Though it seems like an attracted effect, it is caused by the exterior
field.
If one were to flip the orientation of one spiral of this couplet, say
the right-hand spiral,
since its standing wave is then coming from the opposite direction than
before, the the field is deformed as its surfaces become twisted between
spirals. In this case, the two spirals are driven
apart, hence the rule that like poles repel. If one could see
the surfaces by looking down the axis joining each spiral, the surfaces
would appear as helixes inside a tube somewhat greater than the radii of
the orbiting simple wave, but greatly normalized outside this tube.
This is called a micro twist. It is a region defined by these processes,
and though its diameter is defined and finite, its length is variable and
in some cases indeterminate, such as in the case of the previous couple.
Any micro twist in the exterior regions may loop into any other micro twists,
some of which may be emanating from the other spiral, thus creating a closed
loop, such as in toroidal micro twists.
In each of
these examples, because we are not dealing with gross material properties,
but very small sources of magnetism, such as an electron, the resultant
field twisting is
called
a micro twist. A micro twist is the finest portion of the field associated
to this phenomenon of field twisting, as the principle cause of magnetism,
in various materials. The largest micro twists would be associated
with molecular magnetic sources.
Presumably,
the largest of the micro twist, what might be called macro twists, correspond
to the largest sources of magnetism in matter, such as molecules, with
diameters closely matching the diameters of orbital electrons causing the
magnetism, the smallest micro twists corresponding to electrons themselves,
with proton or anti-proton micro twists being somewhat larger.
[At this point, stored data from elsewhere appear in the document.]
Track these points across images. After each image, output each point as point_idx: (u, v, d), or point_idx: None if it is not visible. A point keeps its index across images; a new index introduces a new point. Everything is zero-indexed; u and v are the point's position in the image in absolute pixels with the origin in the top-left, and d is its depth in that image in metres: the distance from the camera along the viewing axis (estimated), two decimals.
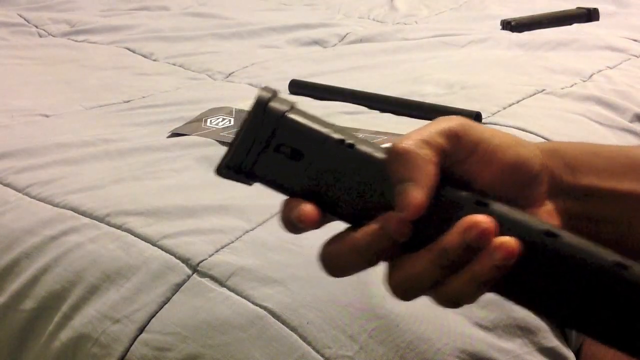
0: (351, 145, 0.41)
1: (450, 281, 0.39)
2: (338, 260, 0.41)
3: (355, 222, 0.42)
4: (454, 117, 0.43)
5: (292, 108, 0.42)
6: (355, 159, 0.41)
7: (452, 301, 0.40)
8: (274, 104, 0.42)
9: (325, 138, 0.41)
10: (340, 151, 0.41)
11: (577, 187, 0.44)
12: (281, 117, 0.41)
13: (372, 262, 0.41)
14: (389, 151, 0.41)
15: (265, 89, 0.42)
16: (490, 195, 0.41)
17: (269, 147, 0.41)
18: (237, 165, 0.42)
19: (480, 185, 0.42)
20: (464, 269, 0.39)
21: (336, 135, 0.41)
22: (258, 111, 0.41)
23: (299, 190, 0.42)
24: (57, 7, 1.76)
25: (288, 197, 0.43)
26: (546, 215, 0.43)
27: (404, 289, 0.41)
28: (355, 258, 0.41)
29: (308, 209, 0.41)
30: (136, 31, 1.53)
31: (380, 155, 0.41)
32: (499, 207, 0.40)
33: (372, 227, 0.40)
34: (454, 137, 0.41)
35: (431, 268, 0.39)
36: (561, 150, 0.45)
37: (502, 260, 0.38)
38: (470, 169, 0.42)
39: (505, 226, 0.39)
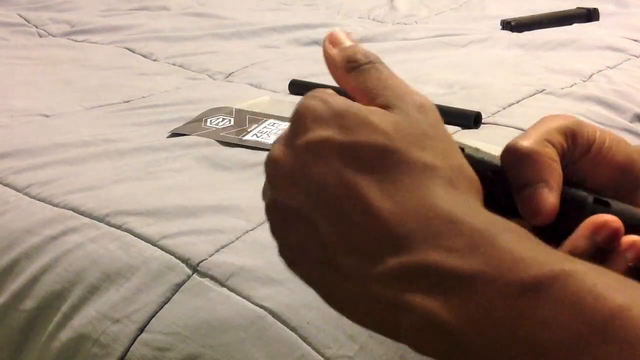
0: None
1: None
2: None
3: None
4: (562, 115, 0.40)
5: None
6: None
7: None
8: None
9: None
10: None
11: None
12: None
13: None
14: (507, 152, 0.38)
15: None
16: (607, 194, 0.39)
17: None
18: None
19: (591, 186, 0.40)
20: None
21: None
22: None
23: None
24: (57, 7, 1.75)
25: None
26: None
27: None
28: None
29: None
30: (136, 31, 1.53)
31: (492, 160, 0.38)
32: (620, 205, 0.38)
33: None
34: (570, 136, 0.39)
35: None
36: None
37: (635, 260, 0.36)
38: (583, 169, 0.40)
39: (628, 224, 0.37)
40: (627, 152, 0.41)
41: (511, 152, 0.38)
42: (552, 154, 0.38)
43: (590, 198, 0.38)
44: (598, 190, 0.40)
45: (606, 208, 0.38)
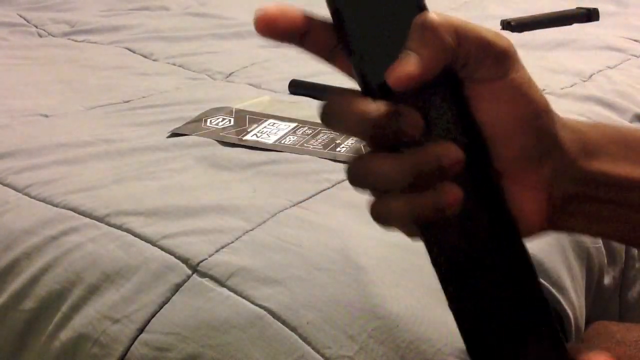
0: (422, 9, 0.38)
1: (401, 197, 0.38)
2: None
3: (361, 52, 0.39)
4: (505, 36, 0.40)
5: None
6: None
7: (383, 218, 0.39)
8: None
9: None
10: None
11: (588, 172, 0.41)
12: None
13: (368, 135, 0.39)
14: (417, 17, 0.38)
15: None
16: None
17: None
18: None
19: (483, 119, 0.40)
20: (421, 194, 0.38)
21: None
22: None
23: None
24: (57, 7, 1.75)
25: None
26: (534, 202, 0.41)
27: (357, 179, 0.39)
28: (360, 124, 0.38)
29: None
30: (136, 31, 1.53)
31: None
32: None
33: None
34: (488, 54, 0.39)
35: (399, 174, 0.38)
36: (584, 134, 0.42)
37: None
38: (484, 95, 0.39)
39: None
40: (539, 112, 0.40)
41: (418, 18, 0.38)
42: (446, 41, 0.37)
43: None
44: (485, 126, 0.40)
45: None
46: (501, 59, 0.39)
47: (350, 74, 0.41)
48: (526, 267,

Gross
electrical currents of a toroid, do not produce micro twist, but rather
cause, as demonstrated earlier, general field twisting and distortion.
Micro twists
are field structures in the most liberal sense of the word and tubular
shaped forms at a functional level. In other words, direct perception
of the field does not reveal these forms since they in themselves are merely
field distortions. However, their influence upon simple waves in
orbit can be directly associated to the presence and influence of tubular
forms as rational abstractions, which is much in keeping with the scientist's
logical correspondence to forces in general, such as gravitation, which
relates to a spherically symmetrical relationship around mass objects.